Barack Obama, whose love for the game rivals that of Bill Clinton, Bush 41 and 43, Dwight Eisenhower, and any of the several other presidents who took to the links, apparently won’t be setting any land speed records for rounds of golf in the near future.

The First Golfer, on a Hawaiian stay-and-play vacay, had taken as long as six hours to turtle his way around 18 holes on one of his seven outings in 12 days during his holiday, according to the New York Times’ Ashley Parker. That sure won’t win the commander-in-chief any kudos from the USGA, whose “While We’re Young” campaign seeks to accelerate the pace of play among duffers like Obama.

If his form in this video is any indication, the prez could cut down on his practice strokes and take a couple of chipping and putting lessons.
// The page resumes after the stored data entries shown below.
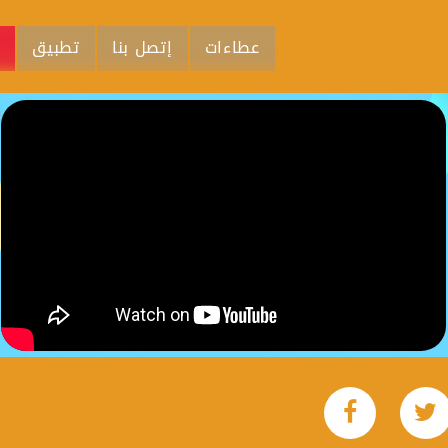
عطاءات
إتصل بنا
تطبيق
م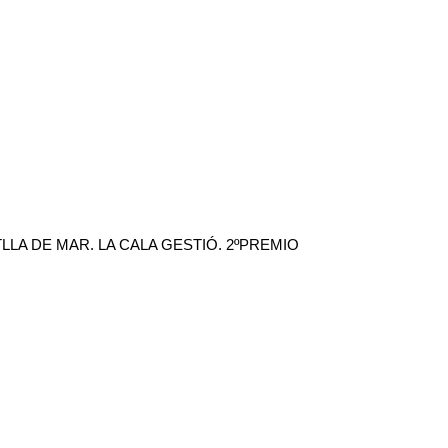
LLA DE MAR. LA CALA GESTIÓ. 2ºPREMIO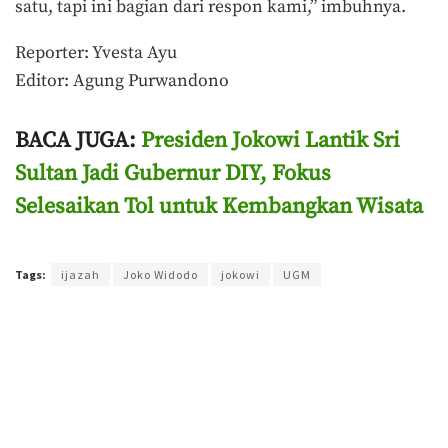
satu, tapi ini bagian dari respon kami,” imbuhnya.
Reporter: Yvesta Ayu
Editor: Agung Purwandono
BACA JUGA:
Presiden Jokowi Lantik Sri
Sultan Jadi Gubernur DIY, Fokus
Selesaikan Tol untuk Kembangkan Wisata
Terakhir diperbarui pada 11 Oktober 2022 oleh
Agung Purwandono
Tags:
ijazah
Joko Widodo
jokowi
UGM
While industry experts believe the time it takes to play is a serious deterrent to attracting new golfers, it’s possible that Obama’s deliberate style stems from his desire to wind down from the pressures of his day job. Still, noted Don Van Natta Jr., author of the 2003 tome,“First Off the Tee: Presidential Hackers, Duffers, and Cheaters From Taft to Bush,” there’s methodical, and then there’s s-l-o-w.
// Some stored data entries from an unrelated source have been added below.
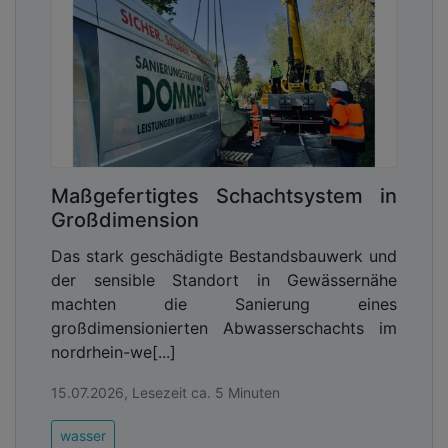
Maßgefertigtes Schachtsystem in
Großdimension
Das stark geschädigte Bestandsbauwerk und
der sensible Standort in Gewässernähe
machten die Sanierung eines
großdimensionierten Abwasserschachts im
nordrhein-we[...]
15.07.2026, Lesezeit ca. 5 Minuten
wasser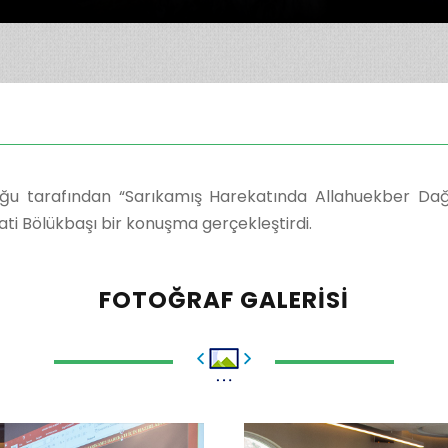
uğu tarafından “Sarıkamış Harekatında Allahuekber Da
i Bölükbaşı bir konuşma gerçekleştirdi.
FOTOĞRAF GALERISI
“Six hours is an especially long round of golf,” the ex-Times writer told Parker, “and five is on the long side, too.”

Good thing Obama, who has teed it up with Tiger Woods (who favors fines for playing partners who fiddle and diddle the way Obama appears to), isn’t on the tour, since as Parker observed, “the PGA frowns on slow play, threatening penalties.”

Ha ha! Good one, Ashley! Guan Tianlang may have incurred just such discipline at the Masters in April, but the last time the PGA assessed a slow-play sanction in a regular-season tour event was in 1995.

George I and II, by the way, played golf the way the former plowed through the waves in his cigarette boat: with all due haste. Bush the First sped through his fastest round in less than an hour and a half, according to Parker.